Besluit met actualisering beleid fiscale behandeling agrarische ondernemers
Besluit met actualisering beleid fiscale behandeling agrarische ondernemers
Gegevens
- Nummer
- 2025/1257
- Publicatiedatum
- 18 november 2025
- Auteur
- Redactie
- Rubriek
- Overig
De staatssecretaris van Financiën heeft een besluit gepubliceerd met een actualisering van beleid op het terrein van de fiscale behandeling van ondernemers in de agrarische sector.
Het besluit is een actualisering van het besluit van 23 november 2018, nr. 2018-115091 ( Stcrt. 2018, 68647 ).
De volgende onderdelen zijn vervallen, gewijzigd of toegevoegd:
Vervallen
Subsidies bosbouw; oud onderdeel 4 is komen te vervallen omdat de subsidietermijn van 20 jaar (blijvend bos) op grond van de regeling Stimulering Bosuitbreiding op Landbouwgronden (SBL-regeling) met ingang van het jaar 2020 is verlopen.

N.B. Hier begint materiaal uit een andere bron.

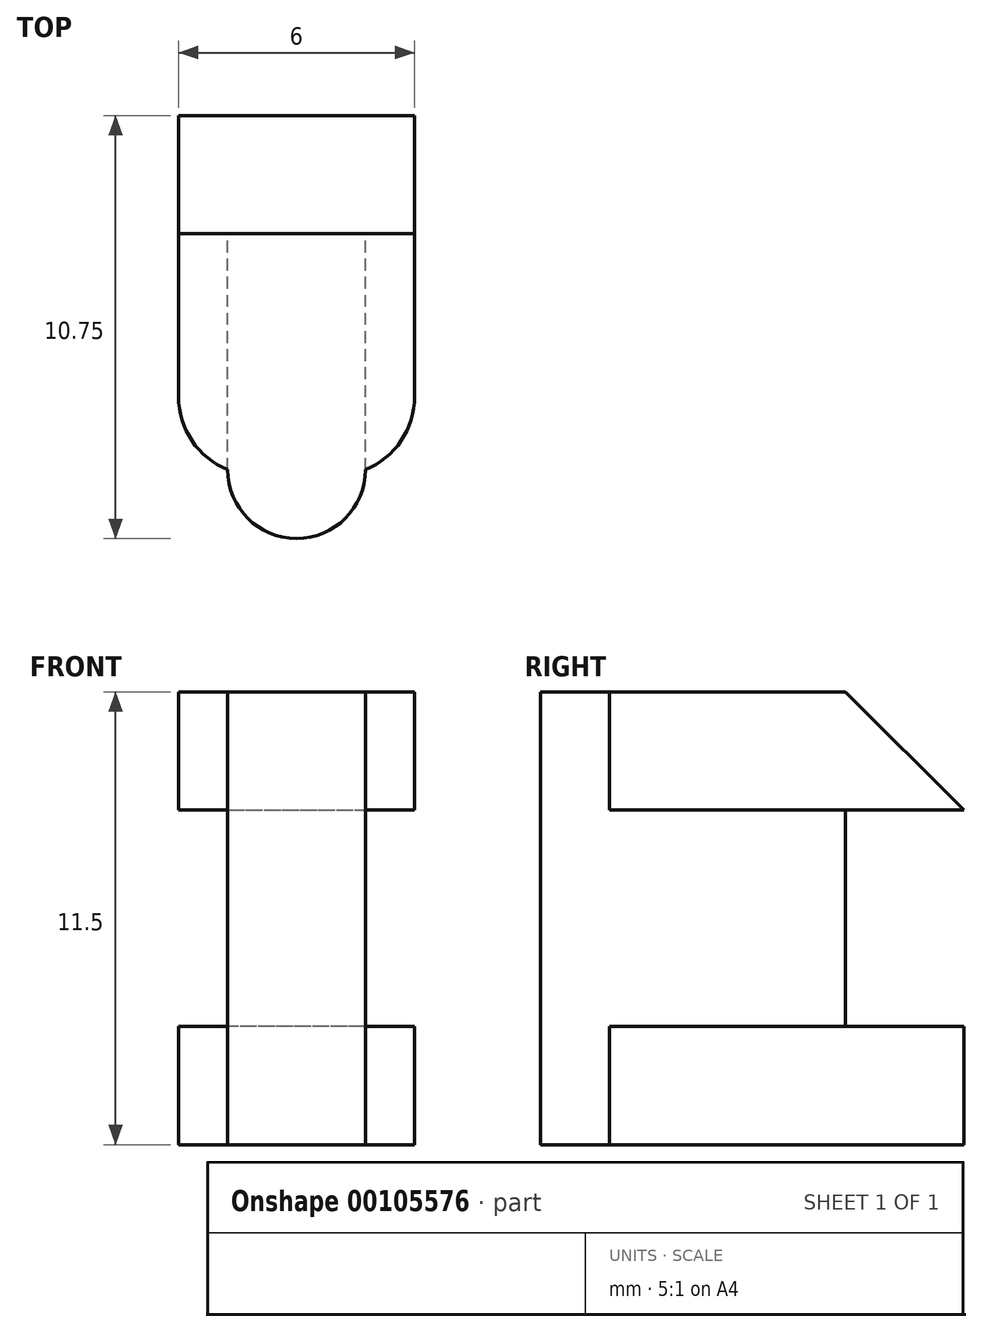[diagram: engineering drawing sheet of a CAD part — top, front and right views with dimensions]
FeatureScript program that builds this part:
annotation { "Feature Type Name" : "Feature", "Feature Type Description" : "" }
export const myFeature = defineFeature(function(context is Context, id is Id, definition is map)
    precondition{}
    {
        {
            var Q0;
            Q0=qCreatedBy(makeId("Front.planeOp"),FACE);
            var sketch = newSketch(context, id + "F0", { "sketchPlane" : qUnion([Q0])});
            skLineSegment(sketch, "E0.bottom", {"start": v(3, -1.5) * mm, "end": v(-3, -1.5) * mm});
            skLineSegment(sketch, "E0.top", {"start": v(3, 1.5) * mm, "end": v(-3, 1.5) * mm});
            skLineSegment(sketch, "E0.left", {"start": v(3, -1.5) * mm, "end": v(3, 1.5) * mm});
            skLineSegment(sketch, "E0.right", {"start": v(-3, -1.5) * mm, "end": v(-3, 1.5) * mm});
            skPoint(sketch, "E0.middle", {"position": v(0, 0) * mm});
            skLineSegment(sketch, "E1.bottom", {"start": v(1.75, -1.5) * mm, "end": v(-1.75, -1.5) * mm});
            skLineSegment(sketch, "E1.top", {"start": v(1.75, -7) * mm, "end": v(-1.75, -7) * mm});
            skLineSegment(sketch, "E1.left", {"start": v(1.75, -1.5) * mm, "end": v(1.75, -7) * mm});
            skLineSegment(sketch, "E1.right", {"start": v(-1.75, -1.5) * mm, "end": v(-1.75, -7) * mm});
            skPoint(sketch, "E1.middle", {"position": v(0, -4.25) * mm});
            skPoint(sketch, "E1.middle.positionSnap0", {"position": v(0, -1.5) * mm});
            skPoint(sketch, "E1.centerSnap0", {"position": v(0, -1.5) * mm});
            skLineSegment(sketch, "E2.bottom", {"start": v(-3, -7) * mm, "end": v(3, -7) * mm});
            skLineSegment(sketch, "E2.top", {"start": v(-3, -10) * mm, "end": v(3, -10) * mm});
            skLineSegment(sketch, "E2.left", {"start": v(-3, -7) * mm, "end": v(-3, -10) * mm});
            skLineSegment(sketch, "E2.right", {"start": v(3, -7) * mm, "end": v(3, -10) * mm});
            skPoint(sketch, "E2.middle", {"position": v(0, -8.5) * mm});
            skPoint(sketch, "E2.cornerSnap0", {"position": v(0, -7) * mm});
            skSolve(sketch);
        }
        {
            var Q0;
            Q0 = qSketchRegion(id + "F0", true);
            extrude(context, id + "F1", {"entities" : qUnion([Q0]), "depth" : 6 * mm});
        }
        {
            var Q0;
            Q0=makeQuery(id+"F1.opExtrude","CAP_FACE",FACE,{"disambiguationData":[OSD([sQuery(id+"F0.wireOp",EDGE,"E0.bottom"),sQuery(id+"F0.wireOp",EDGE,"E0.top"),sQuery(id+"F0.wireOp",EDGE,"E0.left"),sQuery(id+"F0.wireOp",EDGE,"E0.right"),sQuery(id+"F0.wireOp",EDGE,"E1.left"),sQuery(id+"F0.wireOp",EDGE,"E1.right"),sQuery(id+"F0.wireOp",EDGE,"E2.bottom"),sQuery(id+"F0.wireOp",EDGE,"E2.top"),sQuery(id+"F0.wireOp",EDGE,"E2.left"),sQuery(id+"F0.wireOp",EDGE,"E2.right")])],"isStart":false});
            var sketch = newSketch(context, id + "F2", { "sketchPlane" : qUnion([Q0])});
            skLineSegment(sketch, "E3.bottom", {"start": v(-1.75, 1.5) * mm, "end": v(0, 1.5) * mm});
            skLineSegment(sketch, "E3.top", {"start": v(-1.75, -10) * mm, "end": v(0, -10) * mm});
            skLineSegment(sketch, "E3.left", {"start": v(-1.75, 1.5) * mm, "end": v(-1.75, -10) * mm});
            skLineSegment(sketch, "E3.right", {"start": v(0, 1.5) * mm, "end": v(0, -10) * mm});
            skSolve(sketch);
        }
        {
            var Q0;
            Q0 = qSketchRegion(id + "F2", true);
            var Q1;
            Q1=sQuery(id+"F2.wireOp",EDGE,"E3.right");
            revolve(context, id + "F3", {"operationType" : NewBodyOperationType.ADD, "entities" : qUnion([Q0]), "axis" : qUnion([Q1]), "revolveType" : RevolveType.FULL});
        }
        {
            var Q0;
            Q0=makeQuery(id+"F1.opExtrude","CAP_EDGE",EDGE,{"disambiguationData":[OSD([sQuery(id+"F0.wireOp",EDGE,"E0.left")])],"isStart":false});
            var Q1;
            Q1=makeQuery(id+"F1.opExtrude","CAP_EDGE",EDGE,{"disambiguationData":[OSD([sQuery(id+"F0.wireOp",EDGE,"E0.right")])],"isStart":false});
            var Q2;
            Q2=makeQuery(id+"F1.opExtrude","CAP_EDGE",EDGE,{"disambiguationData":[OSD([sQuery(id+"F0.wireOp",EDGE,"E2.right")])],"isStart":false});
            var Q3;
            Q3=makeQuery(id+"F1.opExtrude","CAP_EDGE",EDGE,{"disambiguationData":[OSD([sQuery(id+"F0.wireOp",EDGE,"E2.left")])],"isStart":false});
            fillet(context, id + "F4", {"entities" : qUnion([Q0, Q1, Q2, Q3]), "radius" : 2 * mm, "tangentPropagation" : true, "allowEdgeOverflow" : false});
        }
        {
            var Q0;
            Q0=makeQuery(id+"F1.opExtrude","CAP_FACE",FACE,{"disambiguationData":[OSD([sQuery(id+"F0.wireOp",EDGE,"E0.bottom"),sQuery(id+"F0.wireOp",EDGE,"E0.top"),sQuery(id+"F0.wireOp",EDGE,"E0.left"),sQuery(id+"F0.wireOp",EDGE,"E0.right"),sQuery(id+"F0.wireOp",EDGE,"E1.left"),sQuery(id+"F0.wireOp",EDGE,"E1.right"),sQuery(id+"F0.wireOp",EDGE,"E2.bottom"),sQuery(id+"F0.wireOp",EDGE,"E2.top"),sQuery(id+"F0.wireOp",EDGE,"E2.left"),sQuery(id+"F0.wireOp",EDGE,"E2.right")])],"isStart":true});
            var sketch = newSketch(context, id + "F5", { "sketchPlane" : qUnion([Q0])});
            skLineSegment(sketch, "E4.bottom", {"start": v(3, -1.5) * mm, "end": v(-3, -1.5) * mm});
            skLineSegment(sketch, "E4.top", {"start": v(3, 1.5) * mm, "end": v(-3, 1.5) * mm});
            skLineSegment(sketch, "E4.left", {"start": v(3, -1.5) * mm, "end": v(3, 1.5) * mm});
            skLineSegment(sketch, "E4.right", {"start": v(-3, -1.5) * mm, "end": v(-3, 1.5) * mm});
            skPoint(sketch, "E4.middle", {"position": v(0, 0) * mm});
            skLineSegment(sketch, "E5.bottom", {"start": v(-3, -7) * mm, "end": v(3, -7) * mm});
            skLineSegment(sketch, "E5.top", {"start": v(-3, -10) * mm, "end": v(3, -10) * mm});
            skLineSegment(sketch, "E5.left", {"start": v(-3, -7) * mm, "end": v(-3, -10) * mm});
            skLineSegment(sketch, "E5.right", {"start": v(3, -7) * mm, "end": v(3, -10) * mm});
            skSolve(sketch);
        }
        {
            var Q0;
            Q0 = qSketchRegion(id + "F5", true);
            extrude(context, id + "F6", {"entities" : qUnion([Q0]), "operationType" : NewBodyOperationType.ADD, "depth" : 3 * mm});
        }
        {
            var Q0;
            Q0=makeQuery(id+"F6.boolean.opBoolean","MERGE",FACE,{"derivedFrom":[makeQuery(id+"F1.opExtrude","SWEPT_FACE",FACE,{"disambiguationData":[OSD([sQuery(id+"F0.wireOp",EDGE,"E0.left")])]}),makeQuery(id+"F6.opExtrude","SWEPT_FACE",FACE,{"disambiguationData":[OSD([sQuery(id+"F5.wireOp",EDGE,"E4.right")])]})]});
            var sketch = newSketch(context, id + "F7", { "sketchPlane" : qUnion([Q0])});
            skLineSegment(sketch, "E6", {"start": v(3, -1.5) * mm, "end": v(0, 1.5) * mm});
            skLineSegment(sketch, "E7", {"start": v(0, 1.5) * mm, "end": v(3, 1.5) * mm});
            skLineSegment(sketch, "E8", {"start": v(3, 1.5) * mm, "end": v(3, -1.5) * mm});
            skSolve(sketch);
        }
        {
            var Q0;
            Q0=makeQuery(id+"F7.imprint","IMPRINT",FACE,{"disambiguationData":[TD([[makeQuery(id+"F7.imprint","IMPRINT",EDGE,{"derivedFrom":sQuery(id+"F7.wireOp",EDGE,"E6")}),-1.0]])]});
            extrude(context, id + "F8", {"entities" : qUnion([Q0]), "operationType" : NewBodyOperationType.REMOVE, "oppositeDirection" : true, "depth" : 25 * mm});
        }
    });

Betalingsrechten; oud onderdeel 7 is niet meer opgenomen omdat de betalingsrechten vanaf 31 december 2022 zijn vervallen.
Nieuw
Vruchtwisseling Vruchtwisseling is een methode die in de landbouw wordt gebruikt om de bodemgesteldheid van de grond te verbeteren en ziekten in de grond te voorkomen. Vruchtwisseling past een agrarisch ondernemer toe op zijn eigen percelen, maar wordt ook veel toegepast in samenwerking met andere agrarische ondernemers. De agrarische ondernemer ‘geeft’ dan (een deel) van zijn percelen tijdelijk uit gebruik in het kader van vruchtwisseling. Uitgangspunt is dat de landbouwvrijstelling van artikel 3.12 Wet IB 2001 niet van toepassing is op grond die uit gebruik is gegeven. De landbouwvrijstelling is alleen van toepassing op de veranderingen van de WEVAB die zijn ontstaan gedurende de periode dat de grond ten behoeve van het eigen landbouwbedrijf wordt gebruikt. Hierop is in de jurisprudentie een uitzondering gemaakt voor uit gebruik gegeven grond als dit in het belang is van het bedrijf en onderdeel uitmaakt van het schema van vruchtwisseling. Onder een aantal voorwaarden is de landbouwvrijstelling van toepassing op uit gebruik gegeven gronden.
Bosbedrijfvrijstelling Artikel 3.11 Wet IB 2001 bepaalt dat voordelen uit een bosbedrijf zijn vrijgesteld. Vanuit de praktijk zijn er signalen dat in toenemende mate discussie bestaat over de vraag op welke voordelen de vrijstelling van genoemd artikel van toepassing kan zijn.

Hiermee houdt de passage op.